C’est moi qui frapperai ses plus fiers ennemis;
Ils seront à ses pieds et vaincus et soumis.
Ma clémence et ma foi seront sa compagnie;
Sa force s’accroîtra par ma force infinie:
De l’une de ses mains la mer il pourra prendre,
Et de l’autre il saura jusqu’aux fleuves s’étendre.
12.
Ô mon Père, ô mon Dieu, qui seul est mon recours,
Me dira-t-il sans cesse, implorant mon secours.
Moi, pour mon fils aîné je le ferai connaître,
Et des rois les plus craints je le rendrai le maître:
Ma faveur lui sera pour jamais assurée,
Et ferme la parole à lui-même jurée.
13.
J’établirai les siens à perpétuité;
Son règne d’aucun temps ne sera limité,
Tel que le cours des cieux: et si jamais sa race,
Trop ingrate ou légère, abuse de ma grâce,
S’ils transgressent les lois de ma sainte alliance,
Ils sentiront les coups de ma juste vengeance.
14.
Je saurai m’enquérir et d’eux et de leurs faits,
Leur reprocher leur faute et punir leurs forfaits:
Mais ma grâce pour eux ne sera point éteinte,
Et bientôt mes bontés feront cesser leur crainte.

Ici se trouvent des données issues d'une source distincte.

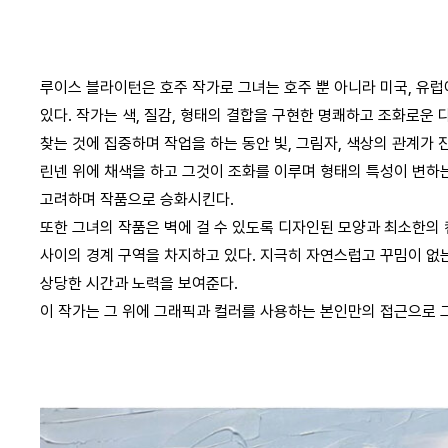
루이스 블라이턴은 호주 작가로 그녀는 호주 뿐 아니라 미국, 유
있다. 작가는 색, 질감, 형태의 결합을 구현한 명쾌하고 조화로운
찾는 것에 집중하며 작업을 하는 동안 빛, 그림자, 색상의 관계가
린넨 위에 채색을 하고 그것이 조화를 이루며 형태의 특성이 변하
고려하며 작품으로 승화시킨다.
또한 그녀의 작품은 벽에 걸 수 있도록 디자인된 모양과 최소한의
사이의 경계 구역을 차지하고 있다. 지극히 자연스럽고 꾸밈이 없
상당한 시간과 노력을 보여준다.
이 작가는 그 위에 그래픽과 컬러를 사용하는 본인만의 접근으로 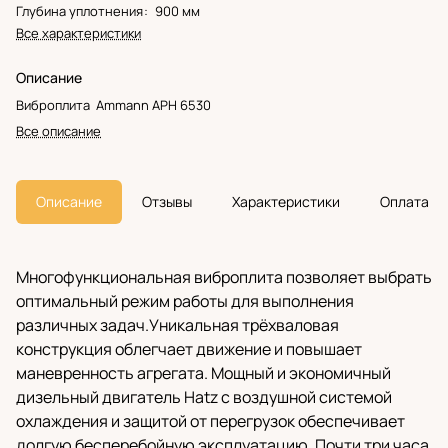
Глубина уплотнения
:
900 мм
Все характеристики
Описание
Виброплита Ammann APH 6530
Все описание
Описание
Отзывы
Характеристики
Оплата
Многофункциональная виброплита позволяет выбрать
оптимальный режим работы для выполнения
различных задач.Уникальная трёхваловая
конструкция облегчает движение и повышает
маневренность агрегата. Мощный и экономичный
дизельный двигатель Hatz с воздушной системой
охлаждения и защитой от перегрузок обеспечивает
долгую бесперебойную эксплуатацию. Почти три часа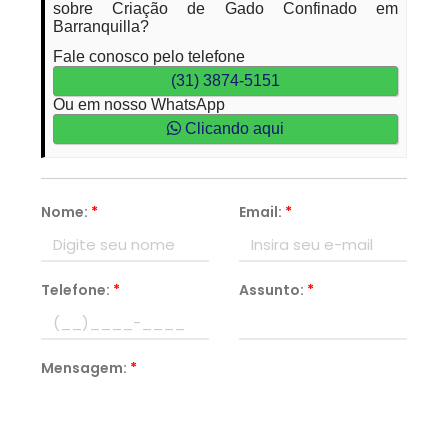
sobre Criação de Gado Confinado em
Barranquilla?
Fale conosco pelo telefone
(31) 3874-5151
Ou em nosso WhatsApp
Clicando aqui
Nome:
*
Email:
*
Telefone:
*
Assunto:
*
Mensagem:
*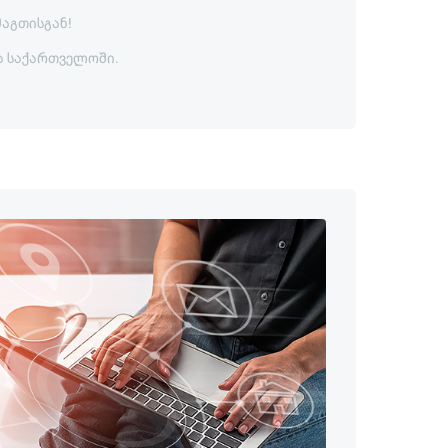
მაგთისგან!
ა საქართველოში.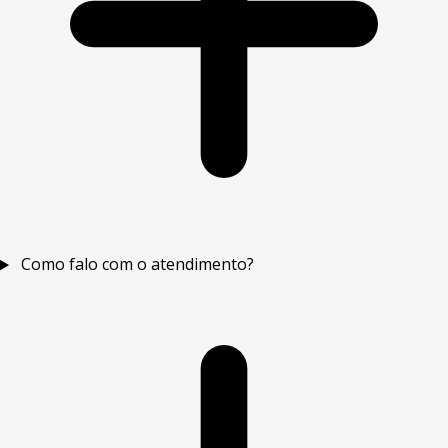
Como falo com o atendimento?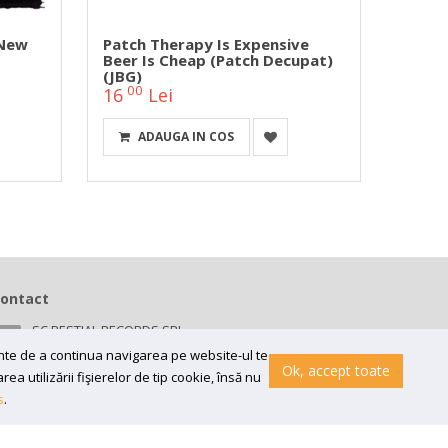
 New
Patch Therapy Is Expensive
Patch
Beer Is Cheap (patch Decupat)
Albast
(JBG)
00
00
16
Lei
20
ADAUGA IN COS
A
ontact
SC BESTIAL RECORDS SRL
Bv 16 Decembrie 1989 nr 43, in curte la Neuromed,
ainte de a continua navigarea pe website-ul te
300218, Timisoara
Ok, accept toate
a utilizării fişierelor de tip cookie, însă nu
Email:
contact@bestial.ro
s
.
Tel:
0770 409 870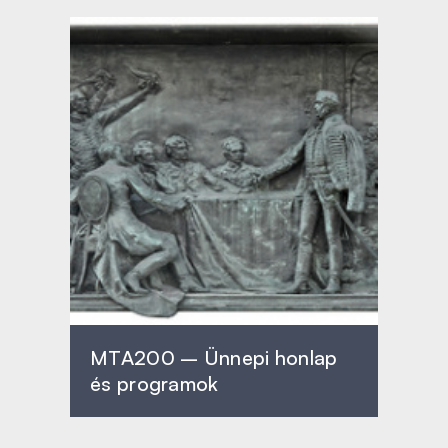
MTA200 – Ünnepi honlap
és programok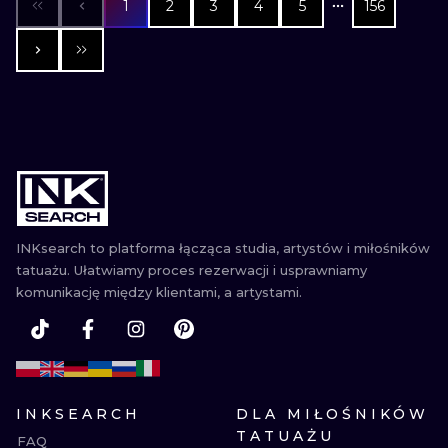
1
2
3
4
5
156
INKsearch to platforma łącząca studia, artystów i miłośników
tatuażu. Ułatwiamy proces rezerwacji i usprawniamy
komunikację między klientami, a artystami.
INKSEARCH
DLA MIŁOŚNIKÓW
TATUAŻU
FAQ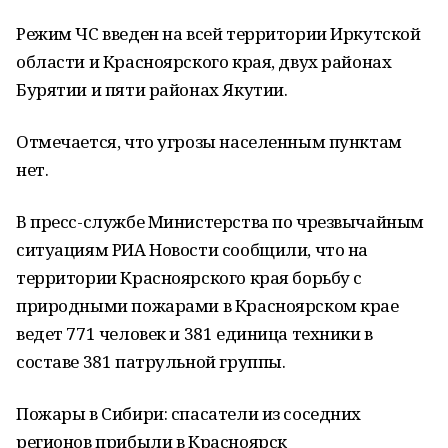
Режим ЧС введен на всей территории Иркутской
области и Красноярского края, двух районах
Бурятии и пяти районах Якутии.
Отмечается, что угрозы населенным пунктам
нет.
В пресс-службе Министерства по чрезвычайным
ситуациям РИА Новости сообщили, что на
территории Красноярского края борьбу с
природными пожарами в Красноярском крае
ведет 771 человек и 381 единица техники в
составе 381 патрульной группы.
Пожары в Сибири: спасатели из соседних
регионов прибыли в Красноярск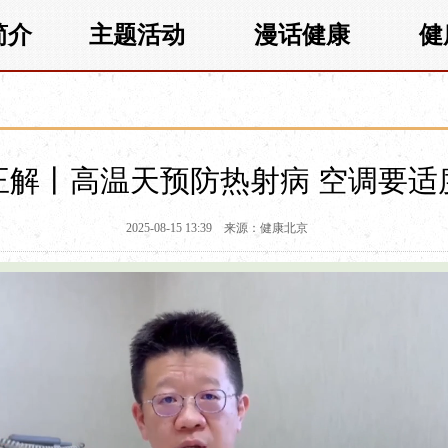
简介
主题活动
漫话健康
健
正解丨高温天预防热射病 空调要适
2025-08-15 13:39
来源：健康北京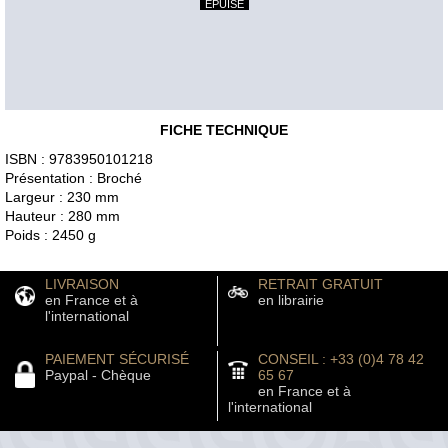
EPUISÉ
FICHE TECHNIQUE
ISBN : 9783950101218
Présentation : Broché
Largeur : 230 mm
Hauteur : 280 mm
Poids : 2450 g
LIVRAISON
RETRAIT GRATUIT
en France et à
en librairie
l'international
PAIEMENT SÉCURISÉ
CONSEIL : +33 (0)4 78 42
Paypal - Chèque
65 67
en France et à
l'international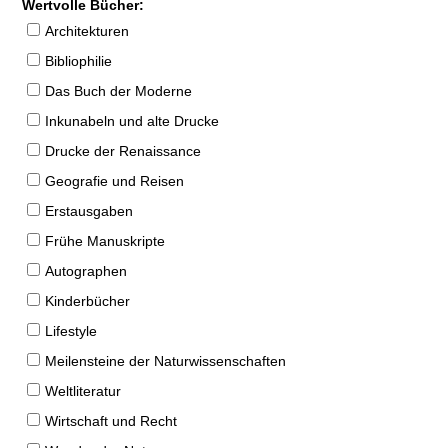
Wertvolle Bücher:
Architekturen
Bibliophilie
Das Buch der Moderne
Inkunabeln und alte Drucke
Drucke der Renaissance
Geografie und Reisen
Erstausgaben
Frühe Manuskripte
Autographen
Kinderbücher
Lifestyle
Meilensteine der Naturwissenschaften
Weltliteratur
Wirtschaft und Recht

Non, rien ne peut changer l’effet de ma promesse;
Ce que j’ai dit est stable, et le sera sans cesse.
15.
C’est par ma sainteté que solennellement
À mon oint, à David j’en ai fait le serment,
Que le siège royal où ma bonté le place,
Sans interruption fleurira dans sa race,
Comme on voit le soleil et la lune luisante
Annoncer dans les cieux ma vérité constante.
16.
Et toutefois, Seigneur, tu l’as abandonné
Ce roi de toi chéri, de ta main couronné;
Irrité contre lui, tu romps ton alliance,
Et tu foules aux pieds sa gloire et sa puissance;
Tu fais tomber les murs de ses plus fortes places,
Et rien n’égale enfin ses cruelles disgrâces.
17.
Il se voit sans secours aux passants exposé;
Il est de ses voisins durement méprisé;
Tu relèves le coeur de ses fiers adversaires,
Et tu fais prospérer ceux qui lui sont contraires;
Loin de le soutenir, ta main, dans la bataille,
De son épée émousse et la pointe et la taille.
18.
On voit tout son éclat par toi-même effacé,
Et de ta propre main son trône renversé;
Tu retranches, Seigneur, le cours de sa jeunesse,
Et le couvres partout de honte et de tristesse.
Est-ce donc à jamais que, cachant ton visage,
Le feu de ton courroux détruit ton héritage?
19.
Daigne considérer, Arbitre de nos jours,
Que dans l’espace étroit où tu bornes leur cours,
À grands pas chaque jour l’heure dernière avance:
Voudrais-tu que la mort prévint ta délivrance?
Cette bonté, Seigneur, si grande et si connue,
Tant promise à David, qu’est-elle devenue?
20.
Seigneur, prends intérêt aux affronts qu’on nous fait,
Et voit des nations l’orgueil et le forfait.
Elles ont de ton oint diffamé la conduite;
Fais-nous voir leur fureur sous ton pouvoir réduite.
Béni soit l’Éternel; que son peuple fidèle
Célèbre incessamment sa louange immortelle.